Dr. Murdock Head, who went to prison last year for conspiring to bribe two influential Democratic congressmen on behalf of his Airlie Foundation, has kept a low profile at Airlie's secluded conference center in Northern Virginia since being paroled in January.
"He's very, very low-key out there," says Arlington lawyer Frank W. Dunham Jr., who defended Head during two criminal conspiracy trials, in 1979 and 1981, in federal court in Alexandria. Head's first conviction was overturned by an appeals court.
Federal prosecutors charged that Head conspired in the mid-1970s to bribe then-congressmen Daniel Flood (D-Pa.) and Otto Passman (D-La.) in order to assure a steady flow of government grants to Airlie. Head served 10 1/2 months of a 4 1/2-year sentence at a federal prison camp in Alabama after the Supreme Court last year refused to review his conviction.
Today, Head's home is the spacious, wooded grounds of Airlie near Warrenton, about 40 miles west of Washington. Head, 60, is currently performing court-ordered community service as part of a four-year term of supervised probation. He no longer serves as Airlie's chief executive.
Head declined to be interviewed, but Dunham said the community service involves work with health-related agencies in Fauquier County, where Airlie is located. Head holds degrees in medicine, dentistry and law.
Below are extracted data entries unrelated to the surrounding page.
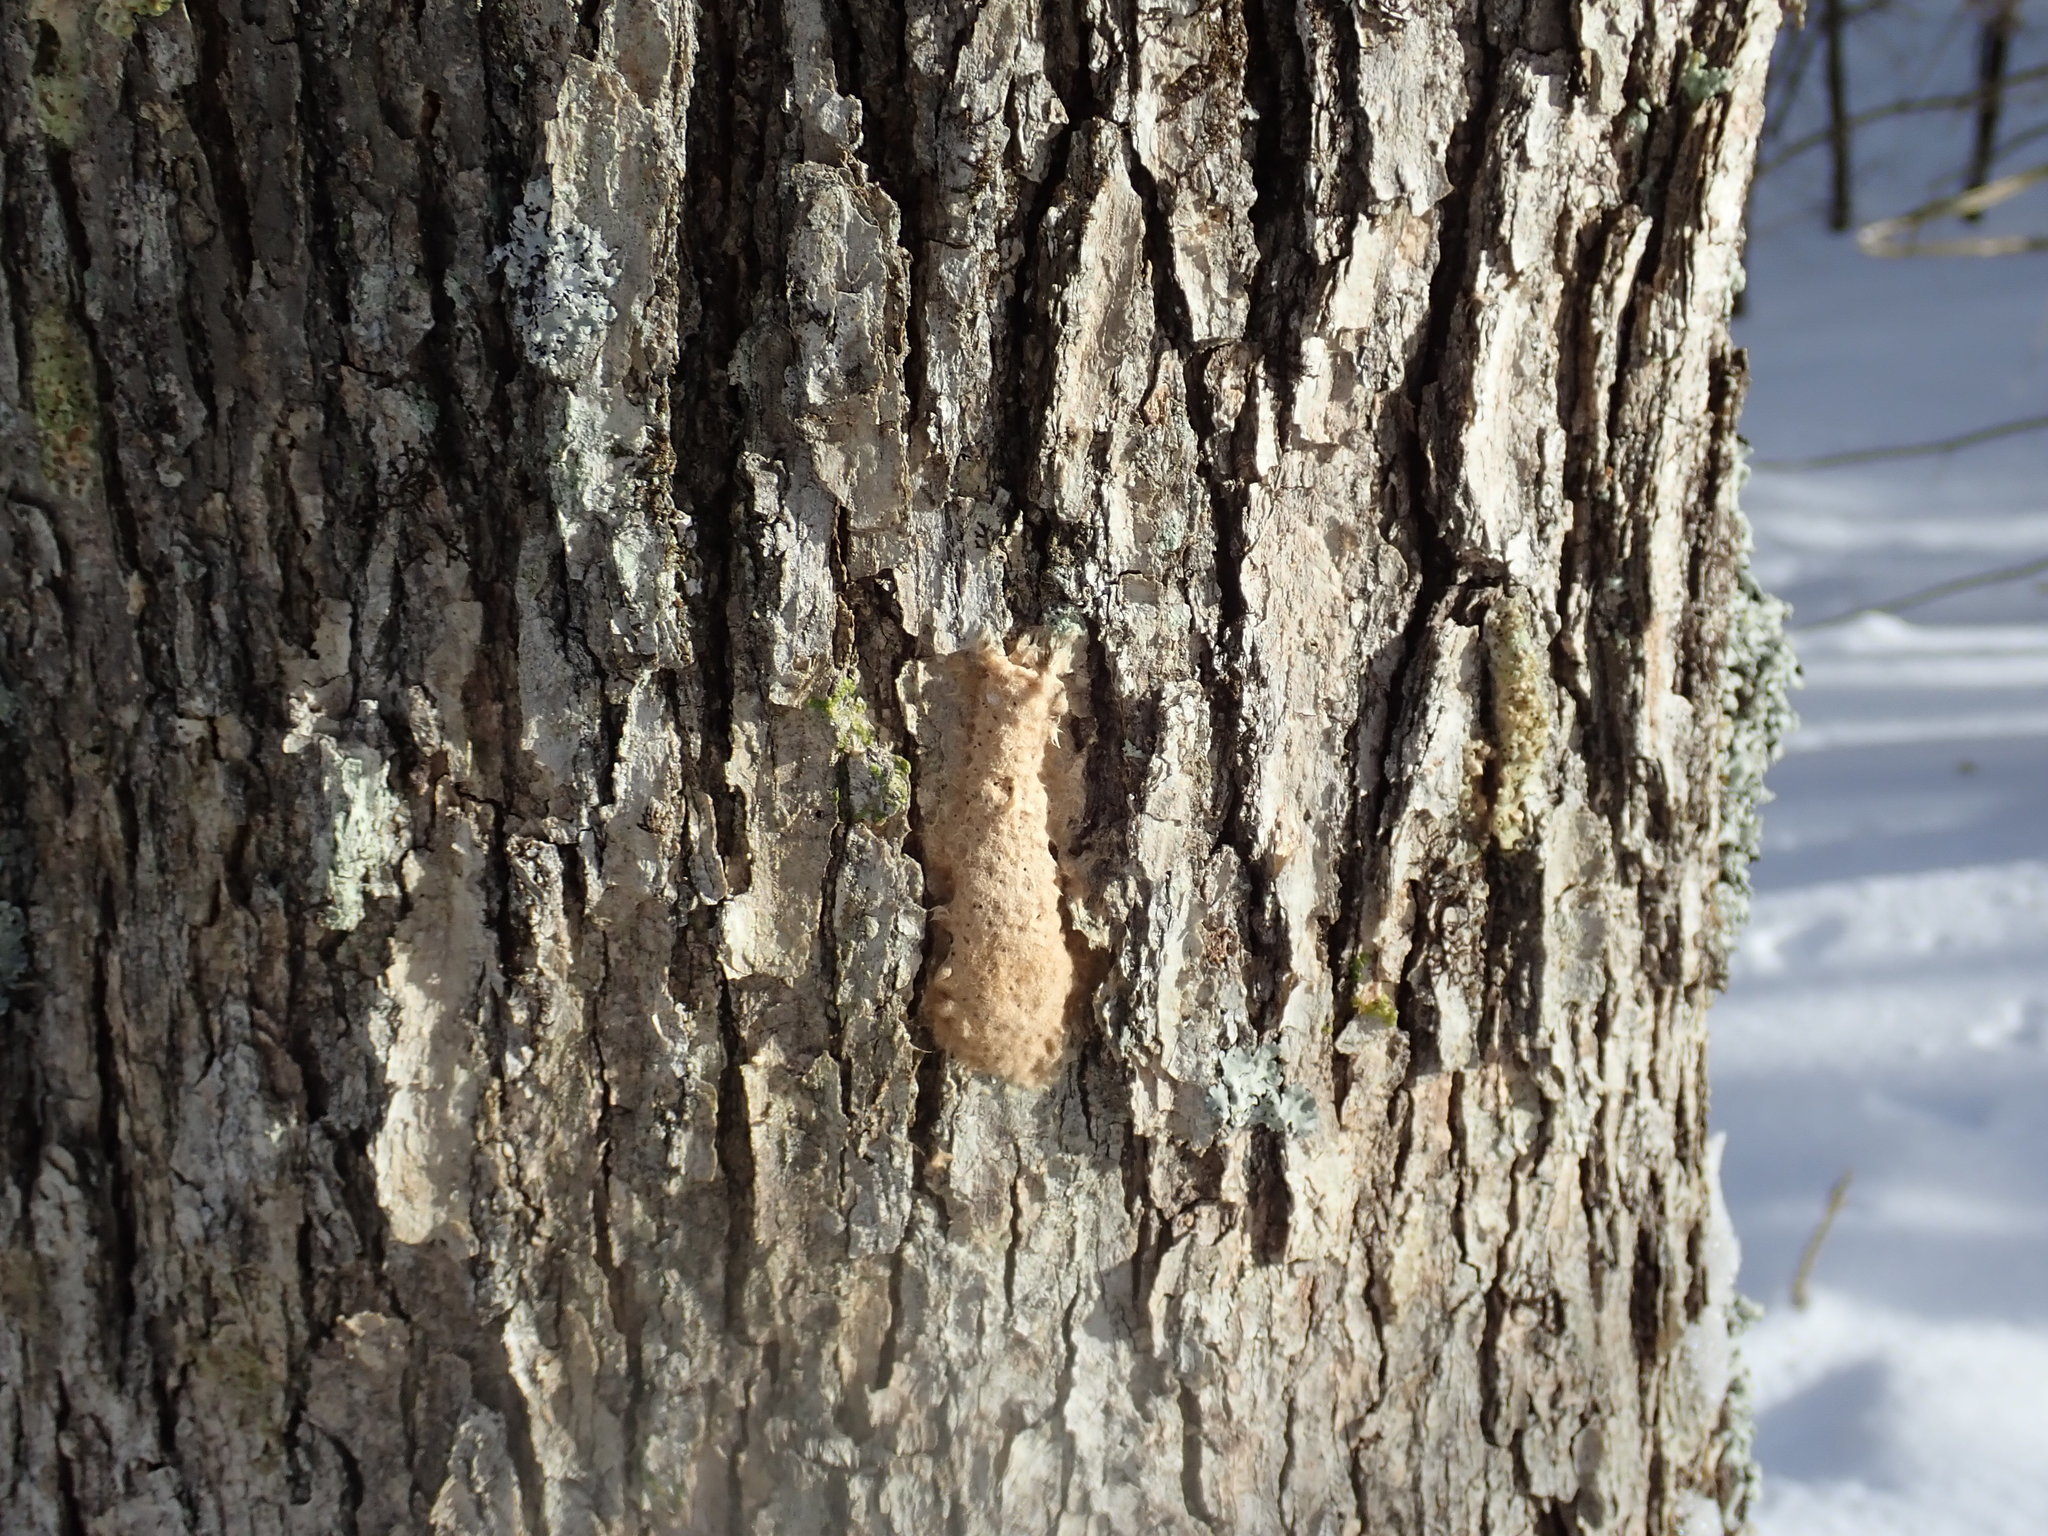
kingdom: Animalia
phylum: Arthropoda
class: Insecta
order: Lepidoptera
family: Erebidae
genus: Lymantria
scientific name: Lymantria dispar
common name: Gypsy moth
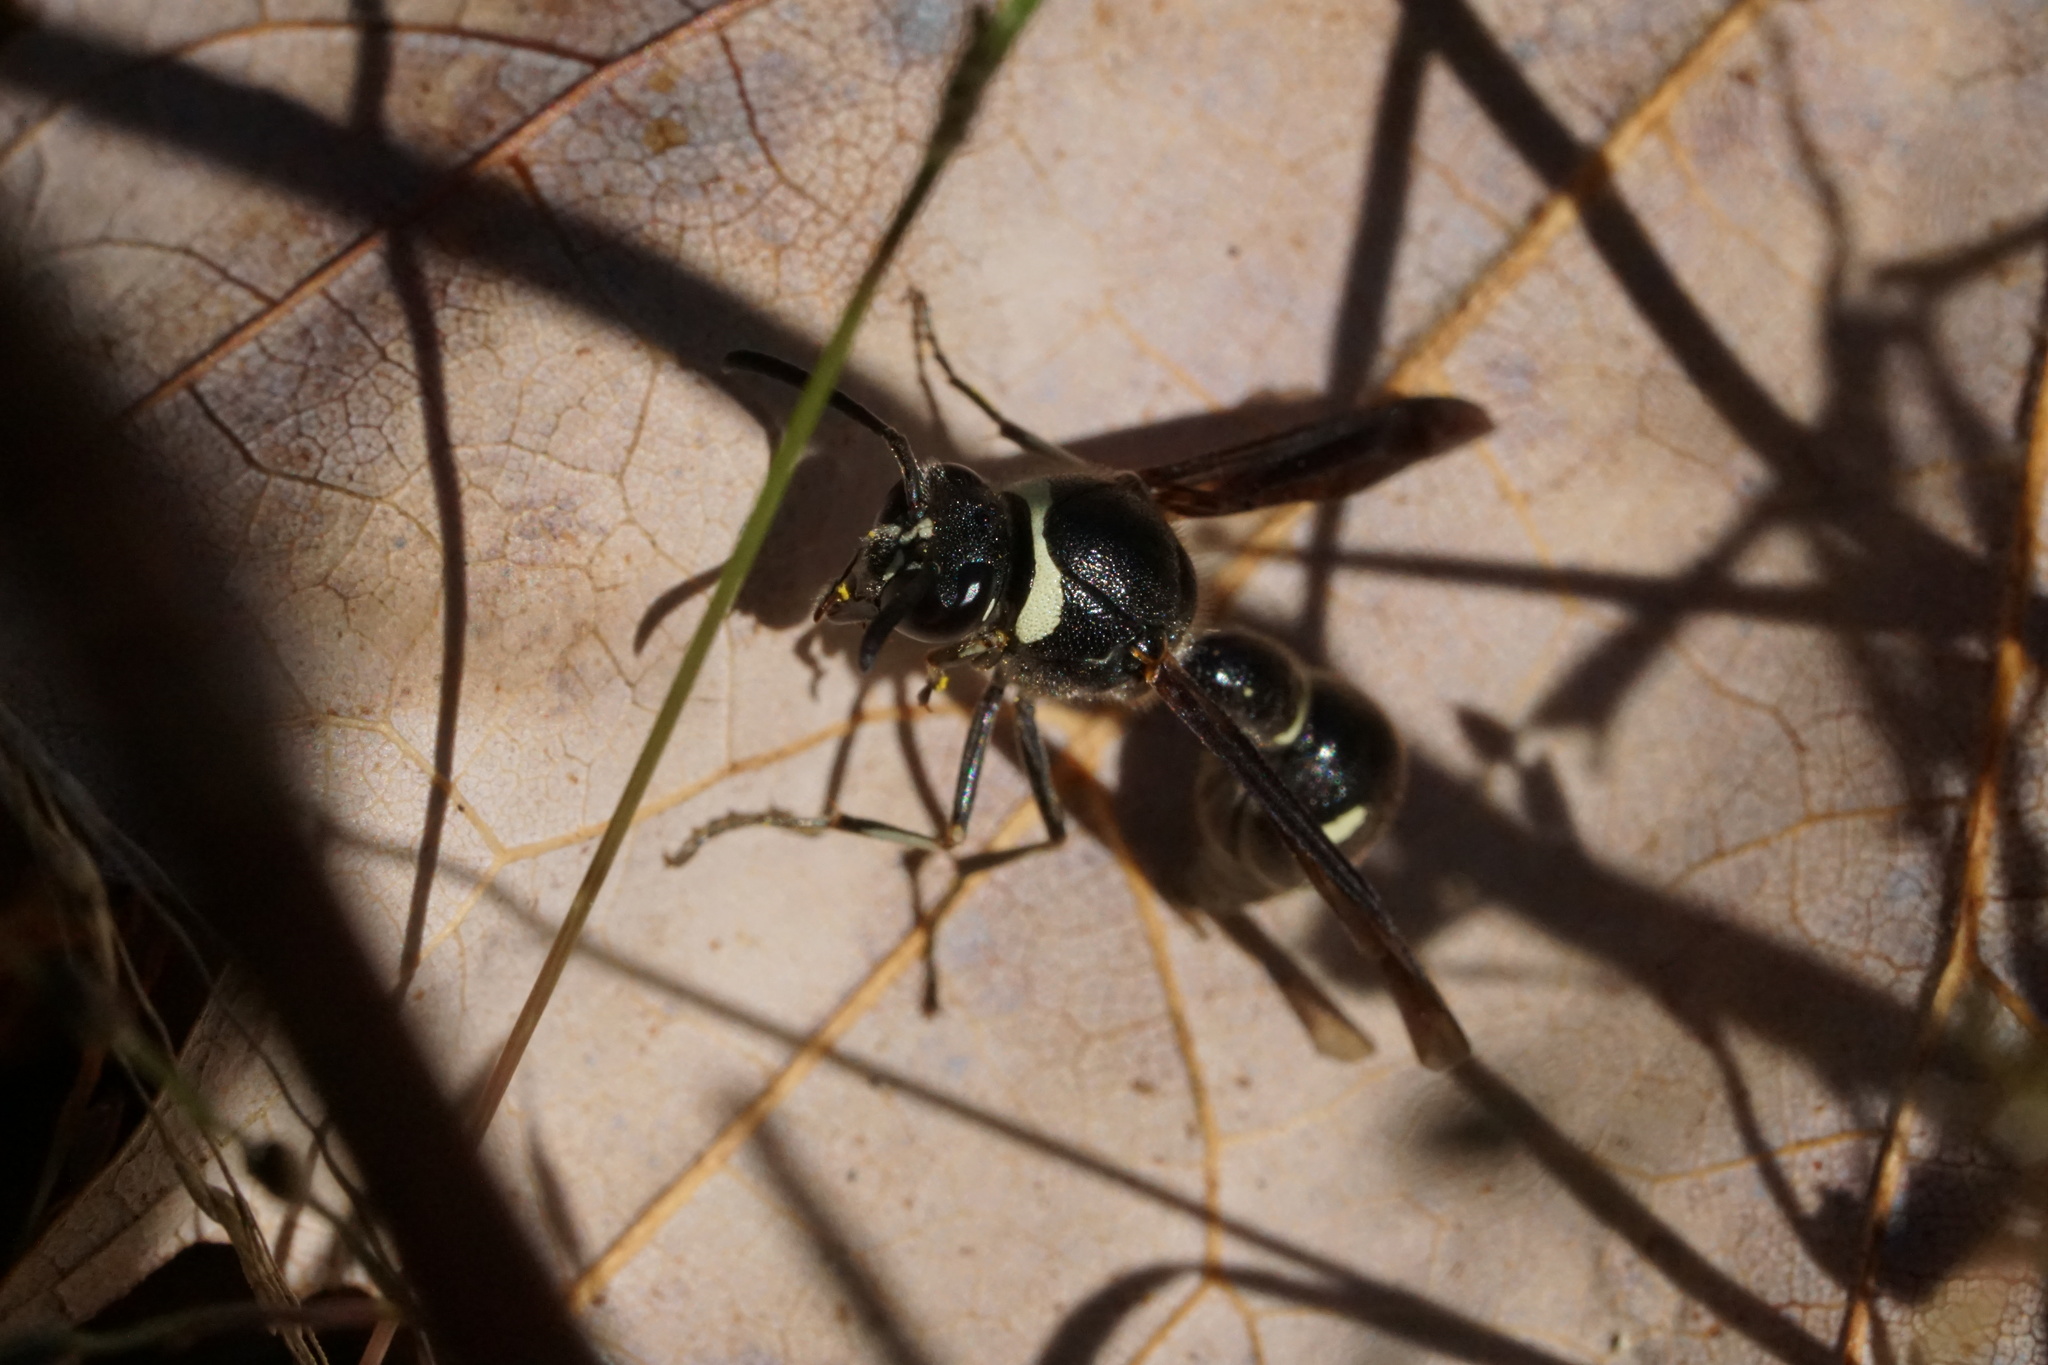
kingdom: Animalia
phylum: Arthropoda
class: Insecta
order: Hymenoptera
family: Vespidae
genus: Eumenes
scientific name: Eumenes fraternus
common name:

Virginia authorities revoked Head's medical license in 1979, after his first trial. When Head successfully appealed his conviction, his license was restored. Following his second conviction, however, his license was revoked again. His request for reinstatement was denied in July.
U.S. District Judge Oren R. Lewis, who presided over both trials, died in June of last year while Head was in prison.